On-chain (Ethereum L2)

Model hash, parent IDs, timestamp, creator address

~200 bytes

$0.10-$0.50 per registration

✅ Permanent

⚡ Fast (2-3 sec)

IPFS

Full model card, metadata, training config, benchmarks

1-10 KB

$0.01/month (pinning)

⚠️ Requires active pinning

🟡 Medium (1-5 sec)

Arweave

Optional backup of critical provenance records

1-10 KB

$0.0084 one-time (permanent)

✅ Permanent (endowment model)

🟠 Slow (5-30 sec)

Cost Analysis

On-chain storage at Ethereum mainnet rates is prohibitive.

A single model registration with parent relationships and metadata would cost thousands. Layer 2 networks reduce this by 10-100x: Arbitrum charges approximately $4/KB effective cost (factoring in data compression in batch submissions), Optimism similar, and newer networks like Base push toward $1/KB.

Storing only the 32-byte hash on Arbitrum costs approximately $0.01 per registration at current rates. This scales linearly: 100,000 registrations cost $1,000 in on-chain storage, affordable for a protocol treasury funded by registration fees.

IPFS monthly costs depend on pinning service pricing. Filebase charges $5/TB/month, equivalent to $0.000005 per KB per month. A 5 KB model card costs $0.000025/month or $0.0003/year. Even pinning 1 million models costs only $300/year.

Pinning services offer cost-effective redundancy: pin with 3 providers for triple redundancy at $900/year for 1 million models.

Arweave one-time costs currently run approximately $7 per MB based on network rates, equivalent to $0.0084 per KB. Storing a 5 KB model card permanently costs $0.042. For high-value models, this one-time payment ensures permanent availability regardless of pinning service reliability.

The Origyn treasury could subsidize Arweave storage for historically important models (original base models like GPT-3, Llama 2, Stable Diffusion) to guarantee their lineage remains accessible indefinitely.

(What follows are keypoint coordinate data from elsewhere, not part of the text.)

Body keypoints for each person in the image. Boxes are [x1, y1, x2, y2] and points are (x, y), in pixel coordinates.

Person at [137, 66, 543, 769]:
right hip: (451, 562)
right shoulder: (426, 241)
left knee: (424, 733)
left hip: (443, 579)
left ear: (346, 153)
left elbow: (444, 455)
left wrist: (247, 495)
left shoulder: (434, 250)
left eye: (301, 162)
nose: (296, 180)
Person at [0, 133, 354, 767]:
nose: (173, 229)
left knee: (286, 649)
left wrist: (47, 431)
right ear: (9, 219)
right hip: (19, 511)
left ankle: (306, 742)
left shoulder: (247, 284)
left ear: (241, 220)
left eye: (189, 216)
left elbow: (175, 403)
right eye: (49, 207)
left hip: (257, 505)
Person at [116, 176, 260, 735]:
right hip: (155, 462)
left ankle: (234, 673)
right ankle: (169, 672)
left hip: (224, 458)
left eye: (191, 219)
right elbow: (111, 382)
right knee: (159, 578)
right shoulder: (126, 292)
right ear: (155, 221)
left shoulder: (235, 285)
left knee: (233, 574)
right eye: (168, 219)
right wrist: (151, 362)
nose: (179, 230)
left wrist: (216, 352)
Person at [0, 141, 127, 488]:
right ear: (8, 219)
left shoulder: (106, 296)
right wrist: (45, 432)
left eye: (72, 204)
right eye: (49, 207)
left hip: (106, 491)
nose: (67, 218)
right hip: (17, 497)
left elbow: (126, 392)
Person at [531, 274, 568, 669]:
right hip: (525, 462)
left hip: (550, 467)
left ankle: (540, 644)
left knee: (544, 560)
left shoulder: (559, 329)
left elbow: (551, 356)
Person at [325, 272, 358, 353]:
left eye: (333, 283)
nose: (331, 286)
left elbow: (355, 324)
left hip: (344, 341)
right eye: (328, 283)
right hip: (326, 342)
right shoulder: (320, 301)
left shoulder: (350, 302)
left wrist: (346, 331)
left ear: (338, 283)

Redundancy and Pinning Strategy

IPFS availability depends on active pinning.

If all pinners go offline, content becomes unavailable until someone re-pins it. Origyn mitigates this through multi-layered redundancy:

Foundation Pinning: The Origyn Foundation operates geographically distributed IPFS nodes pinning all registered models. This guarantees baseline availability controlled by a mission-aligned entity. Foundation nodes run in multiple cloud regions (AWS, GCP, Azure) and on-premise servers for resilience against any single provider failure.

Community Incentivized Pinning: Community members earn rewards for pinning high-value models. When a model's royalty revenue exceeds a threshold (e.g., $1,000/year), the protocol allocates a portion to incentivize pinning. Pinners prove availability through challenge-response protocols: validators randomly challenge pinners to provide specific content within time limits.

Successful responses earn rewards. Failed responses result in reward loss. This creates a decentralized pinning network without relying solely on foundation infrastructure.

Arweave Backup: Models generating significant royalty revenue (top 1% by revenue) qualify for automatic Arweave backup funded by protocol treasury. Once uploaded to Arweave, content persists permanently without ongoing maintenance.

This protects the most economically valuable lineages against long-term IPFS availability concerns.

Retrieval Market Integration: Origyn can integrate with Filecoin's retrieval market, allowing users to pay for expedited content delivery. Model cards larger than typical metadata (e.g., including embedded visualizations or extensive evaluation data) benefit from Filecoin's incentivized storage and retrieval market.

Content stores on Filecoin with guaranteed availability backed by collateral, retrieved quickly through a competitive market of retrieval providers.

This redundancy strategy ensures content availability through multiple independent mechanisms: foundation commitment, community incentives, permanent Arweave backup, and Filecoin market integration. No single point of failure compromises the registry's accessibility.